TEMPO.CO, Jakarta - Aparat Kepolisian Resor (Polres) Ngawi, Jawa Timur telah menetapkan DP, redaktur senior Jawa Pos Radar Lawu di Ngawi sebagai tersangka kasus dugaan pelecehan seksual dengan korban D, wartawati magang di koran harian tersebut.
Kepala Unit Perlindungan Perempuan dan Anak (PPA) Satuan Reserse Kriminal Polres Ngawi Aiptu Bambang Sutedjo mengatakan bahwa DP ditetapkan sebagai tersangka sejak 3 Juni 2016. Kemudian, pada 21 Juni berkas perkara untuk tahap pertama alias P-18 dikirim ke Kejaksaan Negeri Ngawi.
Selang sepekan kemudian, Bambang melanjutkan, pihak jaksa menyatakan berkas perkara tersebut belum lengkap. Karena itu, penyidik polisi kembali menyempurnakan berkas perkara. Salah satu upayanya dengan memeriksa kembali D sebagai saksi korban. "Tadi yang bersangkutan (D) kami periksa tambahan untuk memenuhi kekurangan yang diminta jaksa," kata Bambang kepada Tempo, Senin, 4 Juli 2016.
Ia tidak menjelaskan secara gamblang tentang ketidaklengkapan berkas yang dimaksud.

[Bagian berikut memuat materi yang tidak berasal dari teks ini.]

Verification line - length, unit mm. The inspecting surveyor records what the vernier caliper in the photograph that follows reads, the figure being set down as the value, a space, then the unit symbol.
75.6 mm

Bambang beralasan bahwa hal tersebut merupakan ranah penyidikan dan tidak layak dipublikasikan.
Dia hanya menyebut jeratan pasal yang digunakan menangani kasus ini adalah Pasal 281 Kitab Undang Undang Hukum Pidana (KUHP) tentang kejahatan terhadap kesusilaan. "Sesuai dengan amanah gelar perkara," ujar Bambang.
Salah seorang anggota tim penasihat hukum D, Bernike Hangesti, menilai penerapan pasal yang digunakan polisi tidak tepat. Menurut dia, hukum yang pas dalam kasus ini adalah Pasal 294 ayat 2 KUHP. Pasal ini lebih spesifik lantaran adanya unsur atasan dan bawahan yang terlibat dalam kejahatan kesusilaan. "Kami akan terus berusaha agar pasal yang digunakan 294 dan kalau polisi memerlukan kami akan datangkan ahli hukum pidana," ujar dia ditemui saat mendampingi D di Polres Ngawi.

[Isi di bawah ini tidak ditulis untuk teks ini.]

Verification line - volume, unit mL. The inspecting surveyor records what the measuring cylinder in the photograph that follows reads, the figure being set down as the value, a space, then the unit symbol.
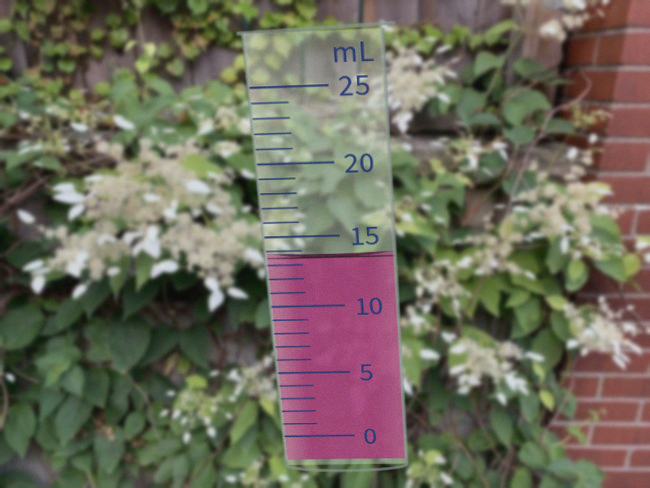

Ditanya tentang pemeriksaan tambahan oleh kepolisian terhadap D, Bernike menyatakan seputar dugaan pelecehan seksual yang terjadi di kantor Radar Lawu beberapa waktu lalu. "Pemenuhan fakta-fakta baru seperti D dicium pakai mulut (oleh DP). Kami juga memberikan bukti percakapan sms (pesan pendek) antara D dengan Pemimpin Redaksi Radar Madiun (kantor pusat Radar Lawu)," Bernike menjelaskan.
Kasus ini mencuat setelah D mengadu ke kantor AJI Kediri, kemudian diteruskan ke Polres Ngawi. Dalam laporannya, D menyatakan pelecehan seksual yang dialaminya terjadi dalam dua bulan (Januari - Februari 2016) di kantor harian Radar Lawu tanpa ada yang mencegah.
Berdasarkan informasi yang dihimpun Tempo, D sudah tidak lagi bekerja di Radar Madiun per 30 Juni 2016. Kontrak kerjanya bersama sejumlah pekerja magang di beberapa divisi tidak lagi diperpanjang. Sedangkan DP dinonaktifkan dan masih berstatus sebagai karyawan Radar Madiun.